CORENTIN DARRÉ – CHAGRIN

CHAGRIN

ARTISTE:
CORENTIN DARRÉ

DATE:
30.11.24 – 18.01.25

LIEU:
SISSI CLUB, MARSEILLE

GRAPHISME:
MARIE-MAM SAI BELLIER

IMAGE:
© CORENTIN DARRÉ

À partir d’un travail d’écriture, de contes ou de courtes histoires, Corentin Darré fabrique des installations qui matérialisent un schéma actantiel1 au sein de l’exposition. Ses œuvres sculpturales prennent la forme d’éléments architecturaux — cabane, ponton, façade — comme des espaces échappés de la fiction. Au sein de ces fragments, il insère des images, fixes ou en mouvement, des mots, des objets : des items qui indiquent la trame narrative qui se joue, font office de boussole, de repère et accompagne læ visiteur.ice.
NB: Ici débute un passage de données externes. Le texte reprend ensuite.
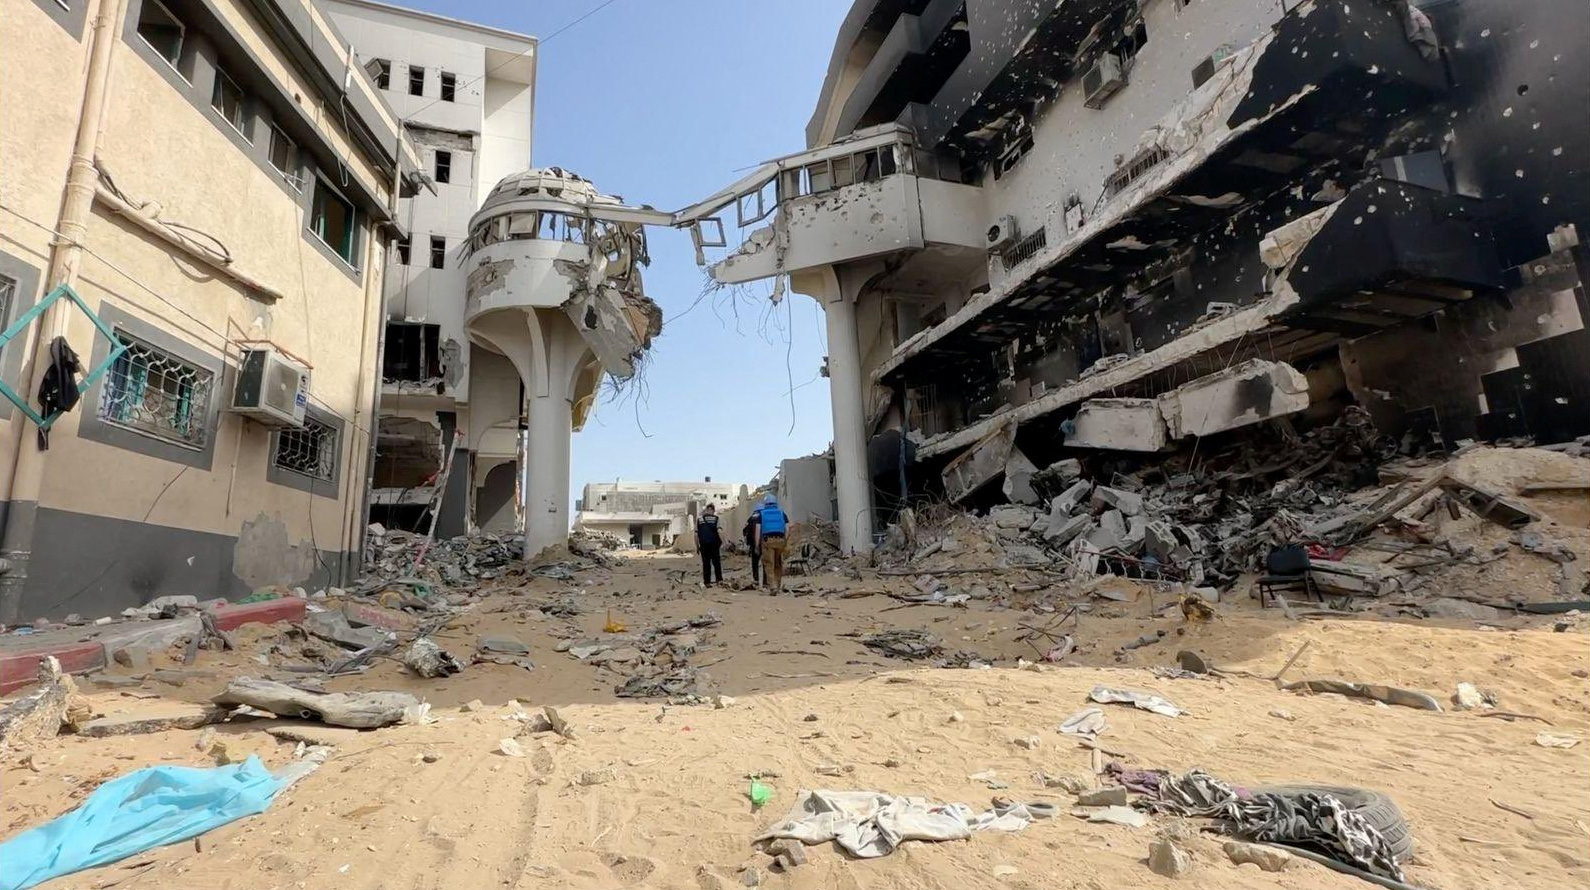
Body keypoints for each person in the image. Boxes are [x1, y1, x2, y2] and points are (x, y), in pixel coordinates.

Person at [754, 495, 789, 592]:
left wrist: (757, 545)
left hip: (767, 541)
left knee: (769, 563)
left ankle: (772, 586)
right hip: (780, 540)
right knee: (778, 564)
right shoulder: (782, 513)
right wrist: (785, 541)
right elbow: (787, 528)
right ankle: (777, 585)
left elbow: (758, 531)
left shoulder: (762, 514)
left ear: (766, 504)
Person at [696, 503, 724, 587]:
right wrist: (724, 542)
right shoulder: (716, 519)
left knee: (706, 563)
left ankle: (707, 582)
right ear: (713, 511)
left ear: (706, 510)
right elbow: (719, 531)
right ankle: (719, 580)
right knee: (716, 563)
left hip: (704, 545)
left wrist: (697, 547)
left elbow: (695, 535)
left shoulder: (699, 520)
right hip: (714, 544)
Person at [743, 507, 762, 586]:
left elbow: (744, 531)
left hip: (753, 544)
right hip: (764, 542)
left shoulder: (750, 518)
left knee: (754, 563)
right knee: (766, 563)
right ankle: (766, 582)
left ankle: (756, 580)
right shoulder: (763, 516)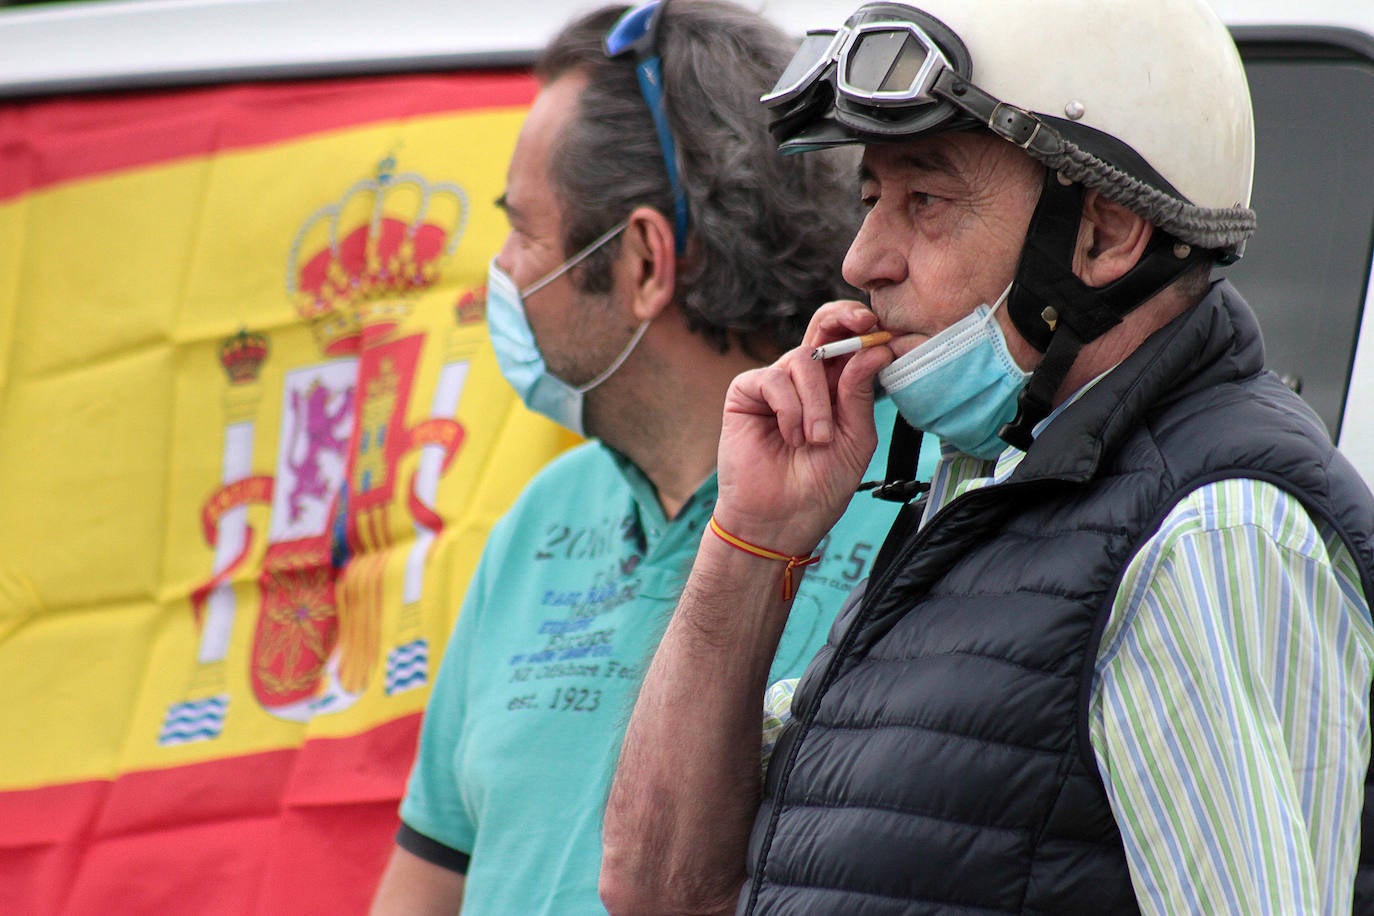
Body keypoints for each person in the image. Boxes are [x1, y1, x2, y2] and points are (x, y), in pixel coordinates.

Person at [601, 0, 1374, 913]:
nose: (862, 261)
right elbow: (659, 887)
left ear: (1104, 234)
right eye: (870, 200)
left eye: (924, 202)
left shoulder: (1209, 534)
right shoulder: (984, 496)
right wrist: (751, 540)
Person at [369, 2, 925, 913]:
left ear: (641, 261)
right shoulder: (543, 517)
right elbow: (424, 888)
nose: (501, 272)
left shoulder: (928, 490)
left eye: (523, 231)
Corentin Darré aborde des thématiques telles que l’hostilité des relations humaines, l’agression, l’amour et la solitude, souvent explorés sous l’angle de la tragédie, du destin d’amants maudits. En détournant les légendes et les figures qui construisent l’imaginaire collectif et en inversant la destination de leur avertissement moral, il invente de nouvelles représentations mythiques et questionne les attitudes du monde face à l’altérité.

Le point de départ de ‘Chagrin’ est une nouvelle écrite par l’artiste, ‘Avant que les champs ne brûlent’ dans laquelle il imagine l’histoire d’un couple homosexuel accusé à tort d’être responsable d’une sécheresse. Emprunt de multiples références cinématographiques — des westerns futuristes Interstellar (Christopher Nolan, 2014) ou la série Westworld — le village qu’il dépeint, au milieu des champs de maïs, devient le théâtre contemporain de la violence et du deuil, entre homocide et écocide.

Dans Je brûle pour toi et À tes risques et périls, 2024, il recompose par bribe les éléments du décor : la façade des maisons en bois brunies par le temps, l’enseigne du troquet, l’interphone et la boîte aux lettres, dans lesquels il dissémine des messages de menace ou d’amour. Par ce recours, il croise l’esthétique des slashers états-uniens des années 1990 à l’ambiance cheesy des romances d’amour, et permet l’accentuation de la tension dramatique par palier. 

Au fil des toiles incrustées, dans de petites fenêtres ou entre les planches d’une grange (Première poignée de terre, 2024), on peut apercevoir des séquences de la vie des deux amants : étreinte, sommeil, attaque, larme et funérailles. Par ces courts aperçus, l’artiste interroge le voyeurisme qui se déploie dans l’expérience de l’observation, questionnant les rapports cathartiques entre le spectateur et l’image.

L’esthétique photographique héritée du jeu vidéo, amène la représentations à des postures figées, parfois théâtralisées, volontairement exagérées : la main sur le chapeau du cow-boy esseulé ou l’ombre des accusateur.ice.s avec les fourches brandies (La mort est dans le pré, 2024). Vernies par la résine, apposée sur les toiles comme un écran, l’artiste confère une texture à la fois lisse et luisante aux œuvres, à l’instar des images numériques. Ce matériau, tout en apportant une dimension tactile et érotique, joue sur l’idée de l’image qui se fige dans un état de désir et de secret.

En utilisant la figure du cow-boy, Darré prend appui sur une cosmogonie hollywoodienne par un biais queer à la manière du Secret de Brokeback Mountain (Ang Lee, 2005) ou des Lonesome Cowboys (Andy Warhol, 1968), des histoires de désir et d’interdits, terribles ou parodiques. En révisant ce personnage symbolique, hétéronormatif, comme fétiche gay, il questionne l’existence des corps minorisées en milieu rural et interroge, en creux, une dimension sociale et politique white trash. Ainsi, Darré invite à entrer dans le territoire fictionnel et propose une expérience à l’envers du décor.

1. Créé par Algirdas Julien Greimas en 1996, le schéma actantiel rassemble l’ensemble des rôles et des relations qui ont pour fonction la narration d’un récit.